> Problem to solve
According to the post below about the case methods of j.l.Character, how many Unicode Other_Lowercase/Uppercase characters do these methods fail to handle correctly?

> Passage for review
Hi
Tom Christiansen recently contributed a API doc update [1] for
j.l.Character, as the followup for the
Unicode support discussion in j.l.Character/j.u.regex we had back to
January. In his doc patch, Tom
recommended to "downgrade" the doc for
j.l.Character.isLowCase/UpperCase(char/int) methods from
"character" to "letter" to accurately describe/specify what we
currently really do in j.l.c class, because
current j.l.c API spec and implementation for these methods are in fact
only about "letter", solely base
on whether the general category type of the character is
LOW/UPPERCASE_LETTER to decide if the
character is lowercase or uppercase. While the Unicode Standard clearly
specifies its definition of
lowercase/uppercase of a character as GC=Lu/Ll + Other_Lower/Uppercase
in ch04/4.2 Case [2]. As
the result of this difference the j.l.Character.isLowerCase/UpperCase()
methods don't work correctly
for all Unicode Other_Lowercase/Uppercase characters (201 of them, as in
Unicode 6.0) .

> Information supplied
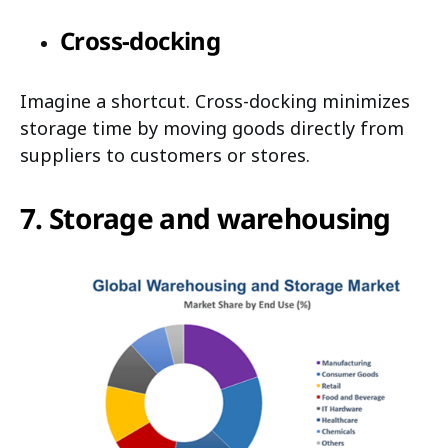
Cross-docking
Imagine a shortcut. Cross-docking minimizes
storage time by moving goods directly from
suppliers to customers or stores.
7. Storage and warehousing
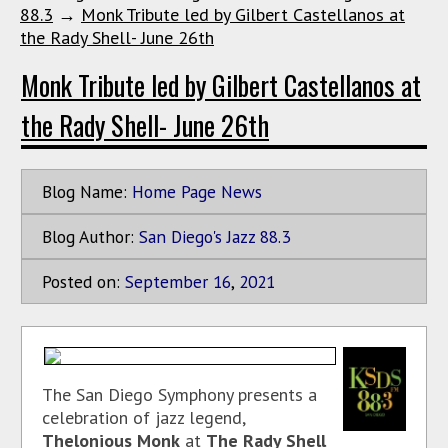
88.3
→
Monk Tribute led by Gilbert Castellanos at
the Rady Shell- June 26th
Monk Tribute led by Gilbert Castellanos at
the Rady Shell- June 26th
Blog Name:
Home Page News
Blog Author:
San Diego's Jazz 88.3
Posted on:
September
16
,
2021
The San Diego Symphony presents a
celebration of jazz legend,
Thelonious Monk
at
The Rady Shell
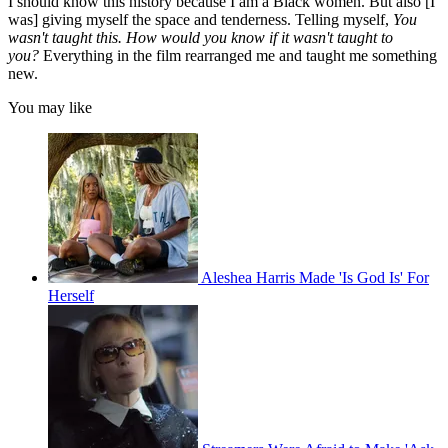
I should know this history because I am a Black women. But also [I
was] giving myself the space and tenderness. Telling myself,
You
wasn't taught this. How would you know if it wasn't taught to
you?
Everything in the film rearranged me and taught me something
new.
You may like
Aleshea Harris Made 'Is God Is' For
Herself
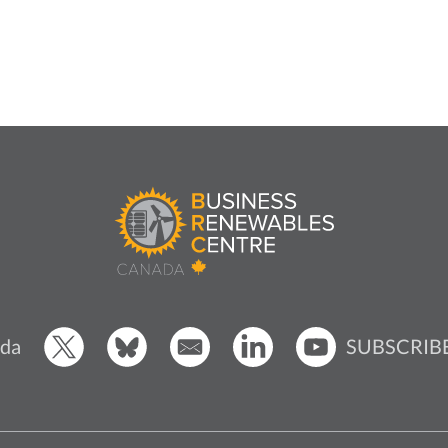
SUBSCRIB
da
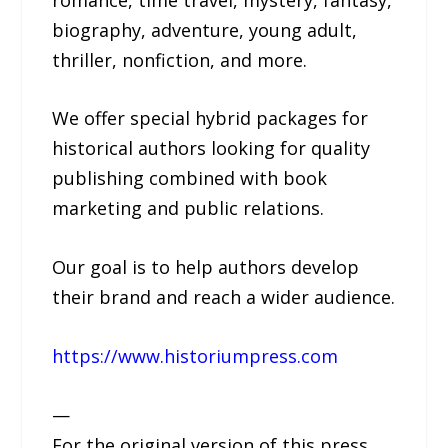
biography, adventure, young adult,
thriller, nonfiction, and more.
We offer special hybrid packages for
historical authors looking for quality
publishing combined with book
marketing and public relations.
Our goal is to help authors develop
their brand and reach a wider audience.
https://www.historiumpress.com
—
For the original version of this press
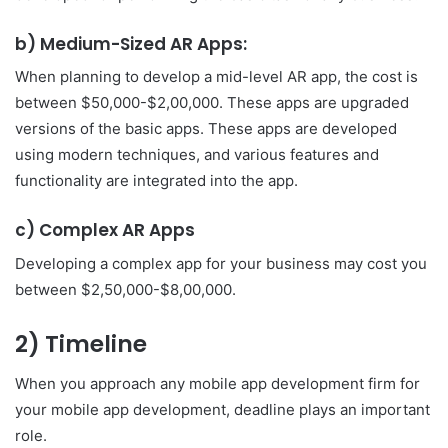
b) Medium-Sized AR Apps:
When planning to develop a mid-level AR app, the cost is
between $50,000-$2,00,000. These apps are upgraded
versions of the basic apps. These apps are developed
using modern techniques, and various features and
functionality are integrated into the app.
c) Complex AR Apps
Developing a complex app for your business may cost you
between $2,50,000-$8,00,000.
2) Timeline
When you approach any mobile app development firm for
your mobile app development, deadline plays an important
role.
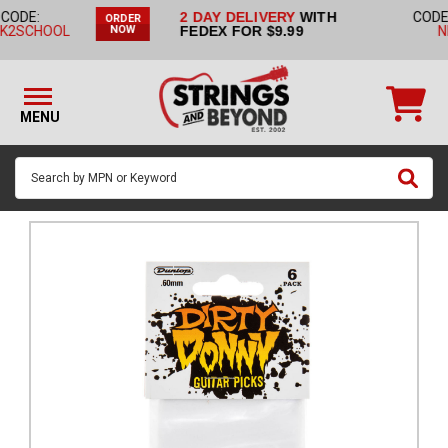
2 DAY DELIVERY
WITH
CODE:
NO CODE
ORDER
STRINGS BY
FEDEX FOR $9.99
NEEDED
NOW
INSTRUMENT
STRINGS
BY
MENU
BRAND
GUITAR
PICKS
ACCESSORIES
SINGLE
STRINGS
MY
ACCOUNT
FAQ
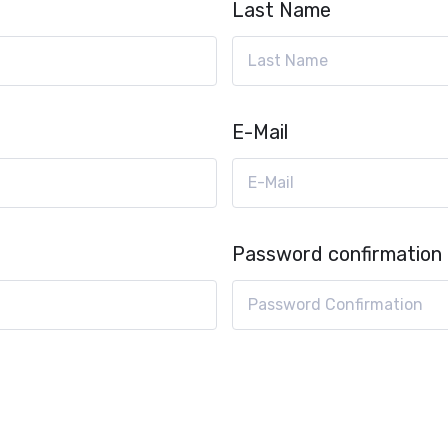
Last Name
E-Mail
Password confirmation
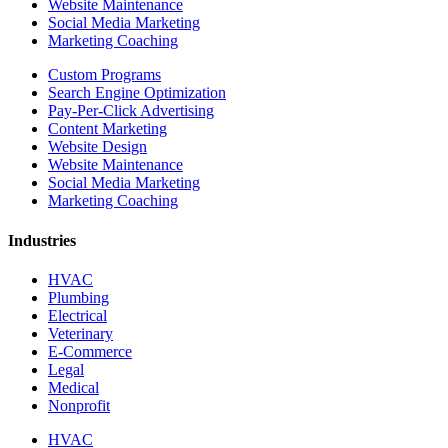
Website Maintenance
Social Media Marketing
Marketing Coaching
Custom Programs
Search Engine Optimization
Pay-Per-Click Advertising
Content Marketing
Website Design
Website Maintenance
Social Media Marketing
Marketing Coaching
Industries
HVAC
Plumbing
Electrical
Veterinary
E-Commerce
Legal
Medical
Nonprofit
HVAC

> Answer box
201 characters, as of Unicode 6.0.